Kagame denied that Rusesabagina was “kidnapped” by the authorities: “There was no kidnapping. There was no wrongdoing in the process of coming here. He got here on the basis of what he believed and wanted to do. This month, Kagame said on a nationwide broadcast that “this man deserves to be tried fairly in court and is going to be tried in as fair a court as possible.” And there will be nothing less than that.
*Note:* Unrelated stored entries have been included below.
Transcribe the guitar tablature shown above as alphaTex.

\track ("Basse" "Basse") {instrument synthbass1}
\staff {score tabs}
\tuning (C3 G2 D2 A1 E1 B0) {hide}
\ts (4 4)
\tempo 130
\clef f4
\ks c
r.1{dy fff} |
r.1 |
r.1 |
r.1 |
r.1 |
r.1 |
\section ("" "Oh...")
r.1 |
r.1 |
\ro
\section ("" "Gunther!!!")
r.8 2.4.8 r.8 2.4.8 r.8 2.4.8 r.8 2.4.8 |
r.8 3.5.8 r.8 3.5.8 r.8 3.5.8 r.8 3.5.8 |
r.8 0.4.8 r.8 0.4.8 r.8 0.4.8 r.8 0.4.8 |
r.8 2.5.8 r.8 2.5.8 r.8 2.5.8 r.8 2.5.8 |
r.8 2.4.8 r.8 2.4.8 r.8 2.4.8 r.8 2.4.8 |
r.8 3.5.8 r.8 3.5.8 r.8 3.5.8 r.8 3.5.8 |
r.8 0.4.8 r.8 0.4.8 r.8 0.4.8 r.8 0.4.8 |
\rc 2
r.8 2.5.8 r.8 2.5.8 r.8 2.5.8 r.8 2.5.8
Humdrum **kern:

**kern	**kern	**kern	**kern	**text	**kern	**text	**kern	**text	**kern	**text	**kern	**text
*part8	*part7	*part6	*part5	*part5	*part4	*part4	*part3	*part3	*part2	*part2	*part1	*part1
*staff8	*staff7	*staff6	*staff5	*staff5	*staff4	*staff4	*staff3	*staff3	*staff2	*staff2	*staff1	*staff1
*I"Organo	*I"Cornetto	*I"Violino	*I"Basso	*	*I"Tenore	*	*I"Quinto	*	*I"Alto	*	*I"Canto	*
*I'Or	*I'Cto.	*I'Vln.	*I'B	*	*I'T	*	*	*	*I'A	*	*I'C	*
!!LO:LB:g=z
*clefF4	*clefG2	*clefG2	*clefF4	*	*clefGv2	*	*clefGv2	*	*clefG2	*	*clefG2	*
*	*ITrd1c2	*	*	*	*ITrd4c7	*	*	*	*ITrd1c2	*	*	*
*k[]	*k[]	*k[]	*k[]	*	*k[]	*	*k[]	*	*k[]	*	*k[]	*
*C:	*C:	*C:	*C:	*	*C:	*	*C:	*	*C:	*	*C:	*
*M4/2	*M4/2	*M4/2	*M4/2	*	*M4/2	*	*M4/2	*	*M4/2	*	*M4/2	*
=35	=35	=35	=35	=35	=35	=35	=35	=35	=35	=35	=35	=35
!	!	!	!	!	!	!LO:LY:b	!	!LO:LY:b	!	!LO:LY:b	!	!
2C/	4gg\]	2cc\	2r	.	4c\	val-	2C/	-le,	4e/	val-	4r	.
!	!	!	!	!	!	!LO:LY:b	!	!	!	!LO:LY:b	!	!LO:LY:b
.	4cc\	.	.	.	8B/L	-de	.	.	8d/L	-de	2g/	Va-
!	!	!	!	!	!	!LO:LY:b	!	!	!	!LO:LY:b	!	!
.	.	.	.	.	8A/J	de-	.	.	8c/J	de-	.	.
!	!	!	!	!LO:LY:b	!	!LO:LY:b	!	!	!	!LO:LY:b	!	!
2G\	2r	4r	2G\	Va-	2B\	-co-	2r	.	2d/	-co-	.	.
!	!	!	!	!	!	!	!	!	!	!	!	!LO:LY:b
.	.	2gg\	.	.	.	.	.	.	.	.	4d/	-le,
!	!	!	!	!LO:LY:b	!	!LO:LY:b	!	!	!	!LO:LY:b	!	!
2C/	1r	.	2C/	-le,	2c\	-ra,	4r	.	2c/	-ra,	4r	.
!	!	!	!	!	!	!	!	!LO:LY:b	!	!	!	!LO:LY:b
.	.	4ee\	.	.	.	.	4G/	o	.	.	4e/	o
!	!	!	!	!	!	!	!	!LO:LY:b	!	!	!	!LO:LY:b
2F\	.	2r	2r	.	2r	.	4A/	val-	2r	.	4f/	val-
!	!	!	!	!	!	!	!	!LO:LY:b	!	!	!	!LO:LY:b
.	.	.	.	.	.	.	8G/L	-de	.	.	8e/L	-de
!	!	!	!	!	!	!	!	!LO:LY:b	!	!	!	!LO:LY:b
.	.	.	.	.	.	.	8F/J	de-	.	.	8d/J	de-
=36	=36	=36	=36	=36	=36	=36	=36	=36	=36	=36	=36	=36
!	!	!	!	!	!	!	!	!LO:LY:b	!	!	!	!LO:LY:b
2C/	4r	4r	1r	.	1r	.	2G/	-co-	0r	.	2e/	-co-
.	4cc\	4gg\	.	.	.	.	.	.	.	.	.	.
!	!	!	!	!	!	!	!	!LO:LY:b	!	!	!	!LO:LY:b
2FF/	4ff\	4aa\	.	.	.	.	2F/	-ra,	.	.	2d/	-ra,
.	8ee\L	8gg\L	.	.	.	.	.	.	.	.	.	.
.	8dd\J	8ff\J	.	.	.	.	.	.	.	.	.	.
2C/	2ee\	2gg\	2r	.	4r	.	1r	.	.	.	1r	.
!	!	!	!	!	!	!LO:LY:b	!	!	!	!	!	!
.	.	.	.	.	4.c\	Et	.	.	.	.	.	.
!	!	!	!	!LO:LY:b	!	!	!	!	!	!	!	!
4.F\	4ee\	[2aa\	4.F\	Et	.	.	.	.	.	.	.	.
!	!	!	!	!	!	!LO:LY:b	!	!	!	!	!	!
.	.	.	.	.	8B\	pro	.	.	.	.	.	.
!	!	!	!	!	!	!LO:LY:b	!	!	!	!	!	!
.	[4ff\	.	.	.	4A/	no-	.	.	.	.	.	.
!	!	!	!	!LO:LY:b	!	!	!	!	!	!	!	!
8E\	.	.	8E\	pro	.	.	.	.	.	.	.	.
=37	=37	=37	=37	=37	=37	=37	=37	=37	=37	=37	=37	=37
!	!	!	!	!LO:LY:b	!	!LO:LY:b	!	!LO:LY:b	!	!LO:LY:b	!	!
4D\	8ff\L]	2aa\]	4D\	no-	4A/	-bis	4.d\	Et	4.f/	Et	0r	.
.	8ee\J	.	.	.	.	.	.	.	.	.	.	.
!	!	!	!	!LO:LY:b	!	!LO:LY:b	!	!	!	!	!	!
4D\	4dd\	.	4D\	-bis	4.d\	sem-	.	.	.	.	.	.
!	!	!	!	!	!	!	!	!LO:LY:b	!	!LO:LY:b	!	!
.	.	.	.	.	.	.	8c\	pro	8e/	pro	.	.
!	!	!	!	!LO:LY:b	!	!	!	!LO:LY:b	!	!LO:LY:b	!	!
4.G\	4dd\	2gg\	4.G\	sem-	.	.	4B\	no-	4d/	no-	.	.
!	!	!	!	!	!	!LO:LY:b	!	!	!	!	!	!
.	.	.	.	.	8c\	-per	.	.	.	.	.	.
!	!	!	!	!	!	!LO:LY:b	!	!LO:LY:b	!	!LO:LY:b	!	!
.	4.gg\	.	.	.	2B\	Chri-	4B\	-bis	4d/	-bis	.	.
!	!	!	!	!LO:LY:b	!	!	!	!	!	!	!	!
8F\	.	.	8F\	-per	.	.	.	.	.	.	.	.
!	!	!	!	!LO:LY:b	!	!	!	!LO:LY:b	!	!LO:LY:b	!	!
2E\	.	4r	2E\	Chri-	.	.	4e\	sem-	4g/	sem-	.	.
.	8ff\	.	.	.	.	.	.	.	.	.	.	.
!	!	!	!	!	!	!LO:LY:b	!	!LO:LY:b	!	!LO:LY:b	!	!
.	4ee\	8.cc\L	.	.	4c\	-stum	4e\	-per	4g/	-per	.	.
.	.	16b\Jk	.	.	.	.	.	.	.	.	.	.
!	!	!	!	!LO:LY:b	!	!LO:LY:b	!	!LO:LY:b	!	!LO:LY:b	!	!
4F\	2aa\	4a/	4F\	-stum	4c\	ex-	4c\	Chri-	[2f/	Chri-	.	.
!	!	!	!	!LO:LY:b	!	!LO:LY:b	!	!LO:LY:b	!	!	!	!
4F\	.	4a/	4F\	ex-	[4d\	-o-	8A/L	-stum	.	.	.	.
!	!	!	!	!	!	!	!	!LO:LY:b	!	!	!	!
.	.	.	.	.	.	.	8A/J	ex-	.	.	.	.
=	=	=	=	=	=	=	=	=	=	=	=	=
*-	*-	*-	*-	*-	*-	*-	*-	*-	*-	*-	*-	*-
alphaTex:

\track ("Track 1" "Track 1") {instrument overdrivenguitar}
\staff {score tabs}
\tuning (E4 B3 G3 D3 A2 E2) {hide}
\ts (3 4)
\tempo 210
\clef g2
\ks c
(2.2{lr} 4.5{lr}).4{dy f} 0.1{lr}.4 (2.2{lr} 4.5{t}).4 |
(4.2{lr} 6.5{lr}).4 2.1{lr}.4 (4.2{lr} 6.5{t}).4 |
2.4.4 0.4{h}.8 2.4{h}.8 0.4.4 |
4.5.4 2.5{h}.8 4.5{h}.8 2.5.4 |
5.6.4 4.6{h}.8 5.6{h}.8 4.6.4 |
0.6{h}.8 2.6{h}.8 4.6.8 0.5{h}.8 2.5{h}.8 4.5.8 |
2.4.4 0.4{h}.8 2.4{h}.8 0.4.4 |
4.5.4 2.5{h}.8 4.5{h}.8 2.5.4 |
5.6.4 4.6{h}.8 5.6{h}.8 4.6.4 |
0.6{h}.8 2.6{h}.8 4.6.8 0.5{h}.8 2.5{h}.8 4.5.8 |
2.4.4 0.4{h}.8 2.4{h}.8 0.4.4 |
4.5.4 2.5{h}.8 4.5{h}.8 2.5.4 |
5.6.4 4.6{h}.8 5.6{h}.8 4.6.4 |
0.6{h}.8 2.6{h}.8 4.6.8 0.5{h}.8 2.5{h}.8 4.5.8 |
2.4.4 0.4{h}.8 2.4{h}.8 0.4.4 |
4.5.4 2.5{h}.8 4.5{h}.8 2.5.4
But Geoffrey Robertson QC, an international human rights lawyer and the Clooney Foundation for Justice TrialWatch expert on the case, said: “This was a show trial rather than a judicial inquiry. fair. The evidence against him has been disclosed but not contested. Given Mr. Rusesabagina’s age and poor health, this harsh sentence is likely to be a death sentence. “
Rusesabagina gained international fame after the success of the 2004 film Rwanda Hotel, in which he was played by Don Cheadle. In his 2006 autobiography, An ordinary man, he describes how he was able to hide more than 1,200 people inside the Hôtel des Mille Collines in Kigali. But critics, including Kagame, have disputed his account.
“This long trial revealed the terrorist activities of the FLN group led by Rusesabagina. The evidence against the accused was indisputable, ”said Yolande Makolo, spokesperson for the Rwandan government.